Test event without name parameter
Save as test-event-no-name.json:
{
"requestContext": {
"http": {
"method": "GET",
"path": "/greeting"
}
}
}Invoke:
aws lambda invoke \
--function-name my-frontend-app-api \
--cli-binary-format raw-in-base64-out \
--payload file://test-event-no-name.json \
--region us-east-1 \
--output json \
response.json
cat response.jsonExpected body:
{
"greeting": "Hello, World!",
"timestamp": "2026-03-18T12:00:05.000Z"
}The default value "World" is used when queryStringParameters is missing or doesn’t include name.
Read the Logs
Verify the log group exists
aws logs describe-log-groups \
--log-group-name-prefix /aws/lambda/my-frontend-app-api \
--region us-east-1 \
--output jsonExpected output:
{
"logGroups": [
{
"logGroupName": "/aws/lambda/my-frontend-app-api",
"arn": "arn:aws:logs:us-east-1:123456789012:log-group:/aws/lambda/my-frontend-app-api:*",
"storedBytes": 1234
}
]
}Read the latest log events
aws logs describe-log-streams \
--log-group-name /aws/lambda/my-frontend-app-api \
--order-by LastEventTime \
--descending \
--limit 1 \
--region us-east-1 \
--output jsonUse the logStreamName from the response to fetch events:
aws logs get-log-events \
--log-group-name /aws/lambda/my-frontend-app-api \
--log-stream-name "2026/03/18/[$LATEST]abcdef1234567890" \
--region us-east-1 \
--output jsonYou should see log entries that include:
START RequestId: ...- Your
console.logoutput:Greeting request: { name: 'Lambda', timestamp: '...' } END RequestId: ...REPORT RequestId: ... Duration: X.XX ms Billed Duration: XX ms Memory Size: 128 MB Max Memory Used: XX MB Init Duration: XXX.XX ms
The Init Duration line appears only on cold start invocations. If you invoke the function a second time quickly, it won’t appear—the second invocation reused the warm execution environment.
Stretch Goal: Environment Variable
Set the environment variable
aws lambda update-function-configuration \
--function-name my-frontend-app-api \
--environment 'Variables={GREETING_PREFIX=Howdy}' \
--region us-east-1 \
--output jsonUpdate the handler to use it
import type { APIGatewayProxyHandlerV2 } from 'aws-lambda';
interface GreetingResponse {
greeting: string;
timestamp: string;
}
const prefix = process.env.GREETING_PREFIX ?? 'Hello';
export const handler: APIGatewayProxyHandlerV2 = async (event) => {
const name = event.queryStringParameters?.name ?? 'World';
const response: GreetingResponse = {
greeting: `${prefix}, ${name}!`,
timestamp: new Date().toISOString(),
};
console.log('Greeting request:', { name, prefix, timestamp: response.timestamp });
return {
statusCode: 200,
headers: { 'Content-Type': 'application/json' },
body: JSON.stringify(response),
};
};Rebuild and redeploy
cd lambda
npm run build
cd dist && zip -r ../function.zip . && cd ..

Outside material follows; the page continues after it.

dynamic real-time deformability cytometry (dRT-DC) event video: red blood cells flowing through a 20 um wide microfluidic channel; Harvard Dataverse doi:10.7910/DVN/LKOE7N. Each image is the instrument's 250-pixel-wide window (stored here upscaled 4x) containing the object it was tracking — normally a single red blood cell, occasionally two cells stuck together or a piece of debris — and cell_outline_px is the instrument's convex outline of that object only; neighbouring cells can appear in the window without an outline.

aws lambda update-function-code \
--function-name my-frontend-app-api \
--zip-file fileb://function.zip \
--region us-east-1 \
--output jsonInvoke and verify
aws lambda invoke \
--function-name my-frontend-app-api \
--cli-binary-format raw-in-base64-out \
--payload file://test-event.json \
--region us-east-1 \
--output json \
response.json
cat response.jsonExpected body:
{
"greeting": "Howdy, Lambda!",
"timestamp": "2026-03-18T12:05:00.000Z"
}The greeting prefix changed from "Hello" to "Howdy" without changing the code logic—only the environment variable.

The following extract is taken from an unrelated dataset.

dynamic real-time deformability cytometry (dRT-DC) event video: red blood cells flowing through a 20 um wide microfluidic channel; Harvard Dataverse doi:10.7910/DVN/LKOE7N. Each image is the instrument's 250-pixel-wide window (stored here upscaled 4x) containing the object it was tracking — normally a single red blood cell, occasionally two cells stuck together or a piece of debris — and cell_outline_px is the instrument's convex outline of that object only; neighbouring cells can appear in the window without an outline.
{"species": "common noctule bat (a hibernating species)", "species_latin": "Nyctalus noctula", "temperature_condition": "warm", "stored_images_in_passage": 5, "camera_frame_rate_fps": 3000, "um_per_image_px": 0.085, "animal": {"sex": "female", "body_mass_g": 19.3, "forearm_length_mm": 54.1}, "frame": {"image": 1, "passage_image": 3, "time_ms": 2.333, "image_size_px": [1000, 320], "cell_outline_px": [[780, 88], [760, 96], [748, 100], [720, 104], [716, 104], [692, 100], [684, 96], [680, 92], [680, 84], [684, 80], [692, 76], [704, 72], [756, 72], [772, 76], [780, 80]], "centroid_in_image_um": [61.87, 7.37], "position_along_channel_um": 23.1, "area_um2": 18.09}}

Stretch Goal: Cold Start Measurement
Invoke with log tailing:
aws lambda invoke \
--function-name my-frontend-app-api \
--cli-binary-format raw-in-base64-out \
--payload file://test-event.json \
--log-type Tail \
--region us-east-1 \
--output json \
response.jsonThe response includes a LogResult field containing base64-encoded log output. Decode it:
aws lambda invoke \
--function-name my-frontend-app-api \
--cli-binary-format raw-in-base64-out \
--payload file://test-event.json \
--log-type Tail \
--region us-east-1 \
--output json \
response.json \
| python3 -c "import sys,json,base64; print(base64.b64decode(json.load(sys.stdin)['LogResult']).decode())"On a cold start, the output includes:
REPORT RequestId: abc-123 Duration: 12.34 ms Billed Duration: 13 ms
Memory Size: 128 MB Max Memory Used: 67 MB Init Duration: 198.45 msInvoke immediately again. The Init Duration field disappears—the second invocation was a warm start.